In immersive communication, sometimes we need to interact with a robot. In the fifth paper, “Multimodal Sensory Fusion for Soccer Robot Self-localization Based on Long Short-Term Memory Recurrent Neural Network”, Wang et al. have proposed a multimodal sensory fusion method for self-localization of autonomous mobile robots. Specifically, an LSTM-RNN is used as a predictor and information from Inertia Navigation System (INS) and vision preceptors are fused at feature level. The results demonstrate that the proposed approach makes an improvement in prediction accuracy and efficiency compared with conventional methods.

4 Affective computing

Detecting the human emotion status is definitely beneficial to immersive communication and interaction. There have been increasingly interests recently in affective computing through multimodal signals. In the sixth paper, titled “Coupled HMM-based Multimodal Fusion for Mood Disorder Detection through Elicited Audio–Visual Signals”, Yang et al. have proposed a multimodal fusion approach for mood disorder detection. Facial action unit (AU) profiles and speech emotion profiles (EPs) are obtained and fused by a coupled HMM. Experimental results show the promising advantage and efficacy of the CHMM-based fusion approach for mood disorder detection.

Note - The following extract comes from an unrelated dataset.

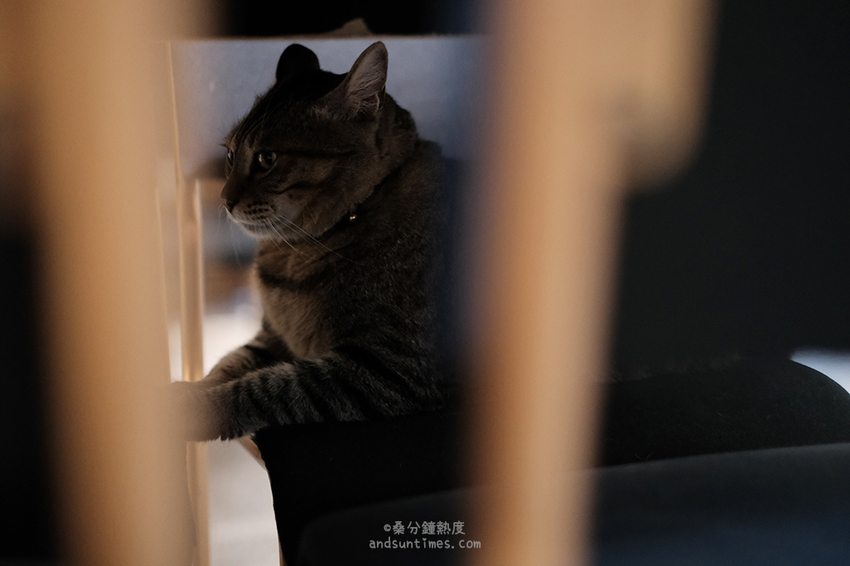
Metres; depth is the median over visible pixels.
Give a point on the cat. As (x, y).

In the seventh paper, “An Efficient Movement and Mental Classification for Children with Autism based on Motion and EEG Features”, Dang et al. are interested in activity classification based on motion and EEG features for rehabilitation training of the children with autism.

In the eighth paper, “CHEAVD: A Chinese Natural Emotional Audio–Visual Database”, Li et al. have presented an emotional audio–visual database to facilitate research on multimodal emotion analysis. Some baseline experimental results on emotion recognition have been provided as well.

5 Semantic analysis

Semantic understanding of the audio/visual contents is another popular topic, including detection of the topic changes. In the ninth paper, titled “A Hybrid Neural Network Hidden Markov Model Approach for Automatic Story Segmentation”, Yu et al. have proposed a hybrid neural network hidden Markov model (NN-HMM) approach for automatic topic/story segmentation. In this approach, the transitions between stories are modeled by an HMM and a DNN is used to directly map the word distribution into topic posterior probabilities. Experimental results show that the proposed NN-HMM approach outperforms the traditional HMM approach and achieves state-of-the-art performance in story segmentation.

6 Summary

This special issue covers wide areas of media computing in immersive communication. We sincerely hope that the readers would enjoy reading this special issue.

The guest editors would like to take this opportunity to thank all the authors for their valuable contributions. We wish to express our deepest gratitude to the referees. They have provided very useful comments and suggestions to our authors. Finally, our sincere thanks go to the Editor-in-Chief, Prof. Vincenzo Loia, for his kind support throughout the preparation of this special issue.